Harry Redknapp admits tax evasion trial was a ‘nightmare’
Harry Redknapp and Milan Mandaric are both cleared of two charges of tax evasion after a jury reached a unanimous verdict
Harry Redknapp and Milan Mandaric have both been cleared of evading tax on payments totalling £189,000 that were made while the duo were at Portsmouth.
The jury at Southwark Crown Court made a unanimous decision to clear the Tottenham Hotspur boss and former Portsmouth chairman of two charges of cheating the public revenue after a second day of deliberations.
Redknapp and the current Sheffield Wednesday chairman embraced after the not guilty verdict was read out.
The first charge alleged that between 1 April 2002 and 28 November 2007, Mandaric paid around £93,100 into an offshore bank account in Monaco opened by Redknapp.

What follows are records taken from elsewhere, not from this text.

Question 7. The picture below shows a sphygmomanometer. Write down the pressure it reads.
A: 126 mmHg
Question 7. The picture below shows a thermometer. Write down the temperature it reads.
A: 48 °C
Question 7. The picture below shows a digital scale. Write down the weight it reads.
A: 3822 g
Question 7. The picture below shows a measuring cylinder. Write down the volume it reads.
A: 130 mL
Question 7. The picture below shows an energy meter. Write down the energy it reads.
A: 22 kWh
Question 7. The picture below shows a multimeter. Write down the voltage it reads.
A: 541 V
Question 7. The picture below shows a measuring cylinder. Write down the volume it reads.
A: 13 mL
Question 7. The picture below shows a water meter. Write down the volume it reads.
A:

The second charge was for the same offence and related to a sum of around £96,300 allegedly paid into the same account between 1 May 2004 and 28 November 2007.
The duo’s defence was that the offshore account was used to fund an investment project in the United States, which would be exempt of tax.
Speaking outside Southwark Crown Court, Redknapp said: “If [Tottenham chairman] Daniel Levy felt there was a problem when he gave me this job – this was going on over three years ago – he would never have employed me.
“We’ve been pulled through it these last five years and I’m really just looking forward to getting home and seeing my wife Sandra and getting away from all this.
“It really has been a nightmare, I’ve got to be honest. It’s been five years and this is a case that should never have come to court.
“It was horrendous but it was a unanimous decision and I’m pleased now that we can go home and get on with our lives.”
Mandaric said: “I am delighted that I have today been cleared of the totally unfounded allegations of tax evasion. It is clear they should never have been brought to court.
“I never doubted the truth would prevail nor the fact that the British justice system would come to the right conclusion.
“I’m happy that my good name and reputation has been upheld. I wish to express my deepest gratitude to my family, my friends and to my many football fans for their support. They have been a great strength for me.”
Chris Martin, assistant director of the public revenue’s criminal investigations department, said: “I would like to thank my colleagues in City of London Police, the Crown Prosecution Service and HM Revenue and Customs who worked so hard and with great professionalism to get this complex case before a jury.
“Tax evasion is not a victimless crime because every penny of tax evaded reduces the UK’s ability to pay down the deficit and support our public services. That is why we relentlessly pursue those we believe are evading tax.
“I have no regrets about pursuing this case because it was vitally important that the facts were put before a jury for their consideration.
“We accept the verdict of the jury but I would like to remind those who are evading tax by using offshore tax havens that it always makes sense to come forward and talk to us before we come to talk to you.”